WHAT THE TASK REQUIRES:
Your output should repeat the entries below exactly. It should contain no images.

[Transcribed page contents]
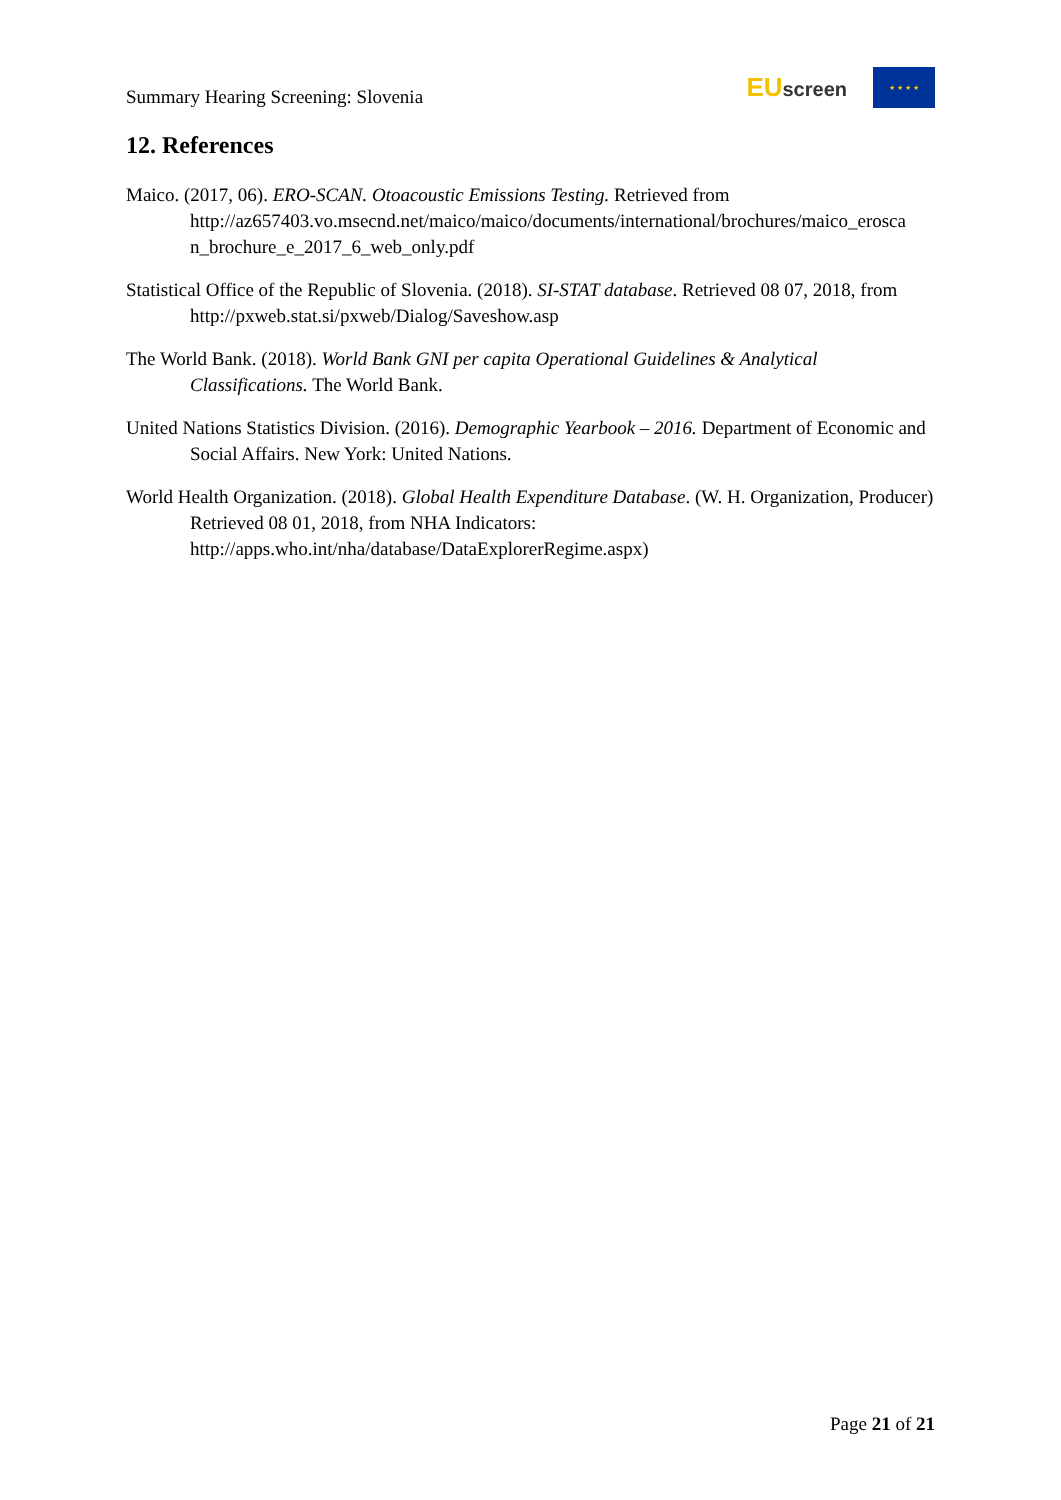Summary Hearing Screening: Slovenia
EU screen
★ ★ ★ ★
12. References
Maico. (2017, 06). ERO-SCAN. Otoacoustic Emissions Testing. Retrieved from http://az657403.vo.msecnd.net/maico/maico/documents/international/brochures/maico_erosca n_brochure_e_2017_6_web_only.pdf
Statistical Office of the Republic of Slovenia. (2018). SI-STAT database. Retrieved 08 07, 2018, from http://pxweb.stat.si/pxweb/Dialog/Saveshow.asp
The World Bank. (2018). World Bank GNI per capita Operational Guidelines & Analytical Classifications. The World Bank.
United Nations Statistics Division. (2016). Demographic Yearbook – 2016. Department of Economic and Social Affairs. New York: United Nations.
World Health Organization. (2018). Global Health Expenditure Database. (W. H. Organization, Producer) Retrieved 08 01, 2018, from NHA Indicators: http://apps.who.int/nha/database/DataExplorerRegime.aspx)
Page 21 of 21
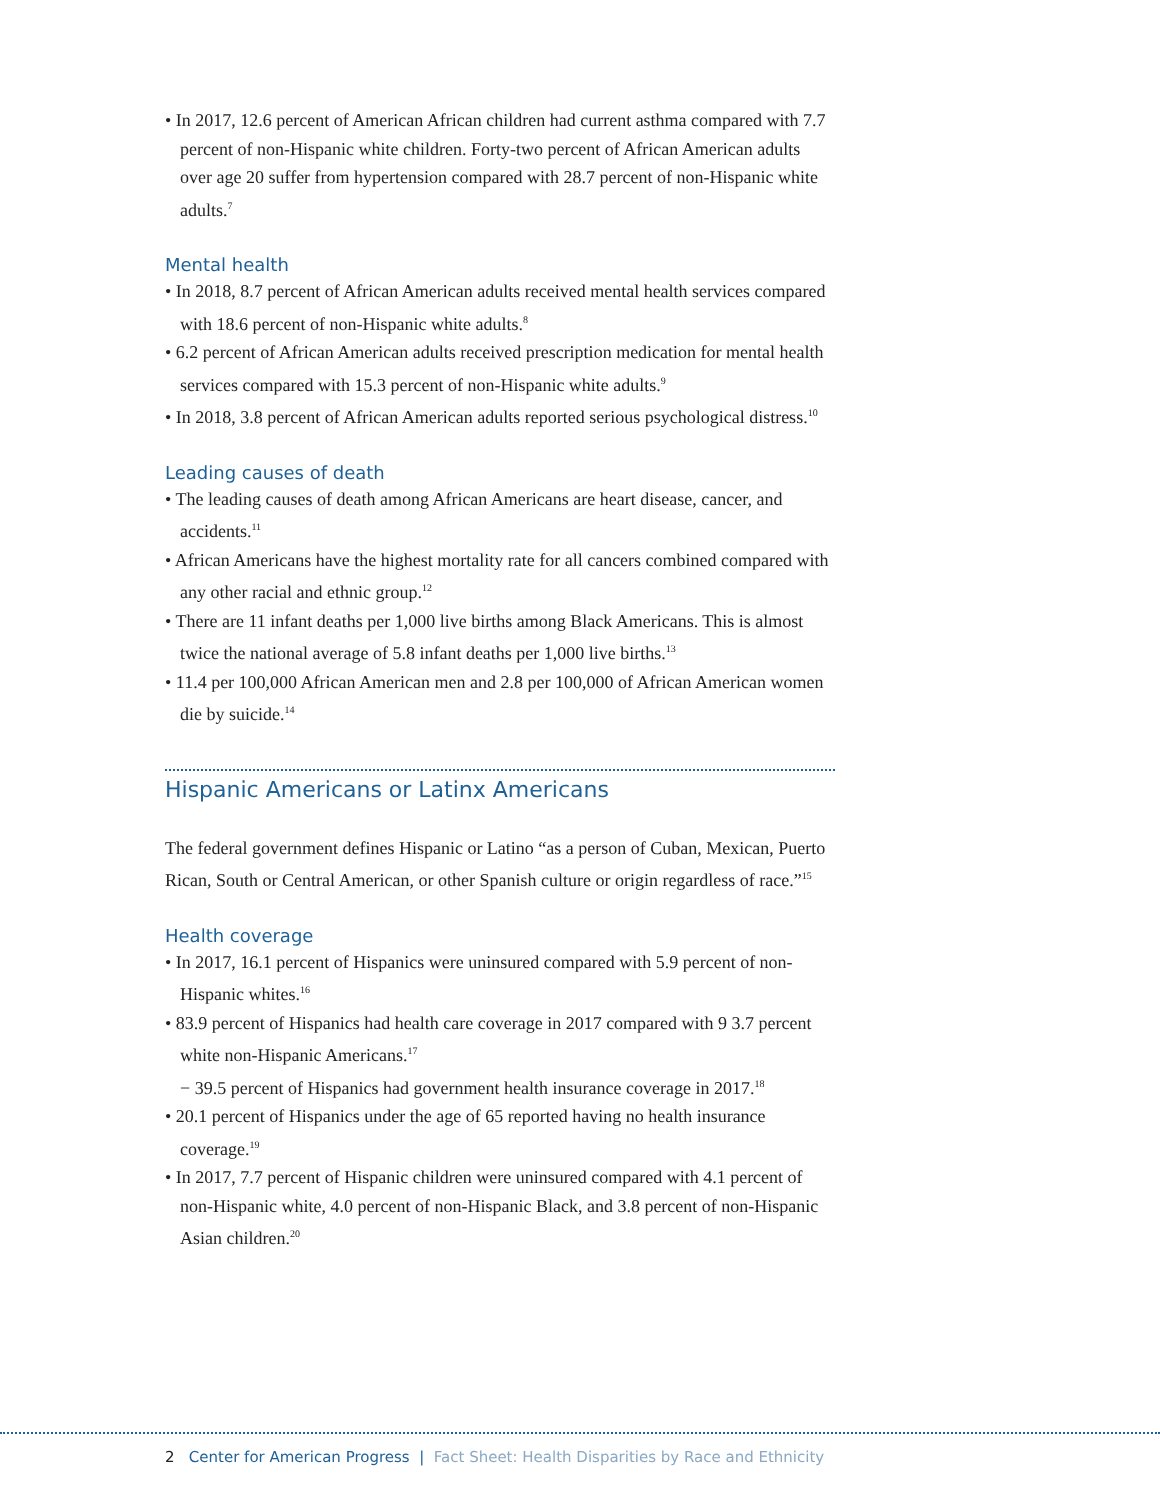• In 2017, 12.6 percent of American African children had current asthma compared with 7.7 percent of non-Hispanic white children. Forty-two percent of African American adults over age 20 suffer from hypertension compared with 28.7 percent of non-Hispanic white adults.<sup>7</sup>
Mental health
• In 2018, 8.7 percent of African American adults received mental health services compared with 18.6 percent of non-Hispanic white adults.<sup>8</sup>
• 6.2 percent of African American adults received prescription medication for mental health services compared with 15.3 percent of non-Hispanic white adults.<sup>9</sup>
• In 2018, 3.8 percent of African American adults reported serious psychological distress.<sup>10</sup>
Leading causes of death
• The leading causes of death among African Americans are heart disease, cancer, and accidents.<sup>11</sup>
• African Americans have the highest mortality rate for all cancers combined compared with any other racial and ethnic group.<sup>12</sup>
• There are 11 infant deaths per 1,000 live births among Black Americans. This is almost twice the national average of 5.8 infant deaths per 1,000 live births.<sup>13</sup>
• 11.4 per 100,000 African American men and 2.8 per 100,000 of African American women die by suicide.<sup>14</sup>
Hispanic Americans or Latinx Americans
The federal government defines Hispanic or Latino “as a person of Cuban, Mexican, Puerto Rican, South or Central American, or other Spanish culture or origin regardless of race.”<sup>15</sup>
Health coverage
• In 2017, 16.1 percent of Hispanics were uninsured compared with 5.9 percent of non-Hispanic whites.<sup>16</sup>
• 83.9 percent of Hispanics had health care coverage in 2017 compared with 9 3.7 percent white non-Hispanic Americans.<sup>17</sup>
− 39.5 percent of Hispanics had government health insurance coverage in 2017.<sup>18</sup>
• 20.1 percent of Hispanics under the age of 65 reported having no health insurance coverage.<sup>19</sup>
• In 2017, 7.7 percent of Hispanic children were uninsured compared with 4.1 percent of non-Hispanic white, 4.0 percent of non-Hispanic Black, and 3.8 percent of non-Hispanic Asian children.<sup>20</sup>
2 Center for American Progress | Fact Sheet: Health Disparities by Race and Ethnicity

SOLUTION TO THIS EXERCISE:
Summary Hearing Screening: Slovenia
EU screen
★ ★ ★ ★
12. References
Maico. (2017, 06). ERO-SCAN. Otoacoustic Emissions Testing. Retrieved from http://az657403.vo.msecnd.net/maico/maico/documents/international/brochures/maico_erosca n_brochure_e_2017_6_web_only.pdf
Statistical Office of the Republic of Slovenia. (2018). SI-STAT database. Retrieved 08 07, 2018, from http://pxweb.stat.si/pxweb/Dialog/Saveshow.asp
The World Bank. (2018). World Bank GNI per capita Operational Guidelines & Analytical Classifications. The World Bank.
United Nations Statistics Division. (2016). Demographic Yearbook – 2016. Department of Economic and Social Affairs. New York: United Nations.
World Health Organization. (2018). Global Health Expenditure Database. (W. H. Organization, Producer) Retrieved 08 01, 2018, from NHA Indicators: http://apps.who.int/nha/database/DataExplorerRegime.aspx)
Page 21 of 21
• In 2017, 12.6 percent of American African children had current asthma compared with 7.7 percent of non-Hispanic white children. Forty-two percent of African American adults over age 20 suffer from hypertension compared with 28.7 percent of non-Hispanic white adults.<sup>7</sup>
Mental health
• In 2018, 8.7 percent of African American adults received mental health services compared with 18.6 percent of non-Hispanic white adults.<sup>8</sup>
• 6.2 percent of African American adults received prescription medication for mental health services compared with 15.3 percent of non-Hispanic white adults.<sup>9</sup>
• In 2018, 3.8 percent of African American adults reported serious psychological distress.<sup>10</sup>
Leading causes of death
• The leading causes of death among African Americans are heart disease, cancer, and accidents.<sup>11</sup>
• African Americans have the highest mortality rate for all cancers combined compared with any other racial and ethnic group.<sup>12</sup>
• There are 11 infant deaths per 1,000 live births among Black Americans. This is almost twice the national average of 5.8 infant deaths per 1,000 live births.<sup>13</sup>
• 11.4 per 100,000 African American men and 2.8 per 100,000 of African American women die by suicide.<sup>14</sup>
Hispanic Americans or Latinx Americans
The federal government defines Hispanic or Latino “as a person of Cuban, Mexican, Puerto Rican, South or Central American, or other Spanish culture or origin regardless of race.”<sup>15</sup>
Health coverage
• In 2017, 16.1 percent of Hispanics were uninsured compared with 5.9 percent of non-Hispanic whites.<sup>16</sup>
• 83.9 percent of Hispanics had health care coverage in 2017 compared with 9 3.7 percent white non-Hispanic Americans.<sup>17</sup>
− 39.5 percent of Hispanics had government health insurance coverage in 2017.<sup>18</sup>
• 20.1 percent of Hispanics under the age of 65 reported having no health insurance coverage.<sup>19</sup>
• In 2017, 7.7 percent of Hispanic children were uninsured compared with 4.1 percent of non-Hispanic white, 4.0 percent of non-Hispanic Black, and 3.8 percent of non-Hispanic Asian children.<sup>20</sup>
2 Center for American Progress | Fact Sheet: Health Disparities by Race and Ethnicity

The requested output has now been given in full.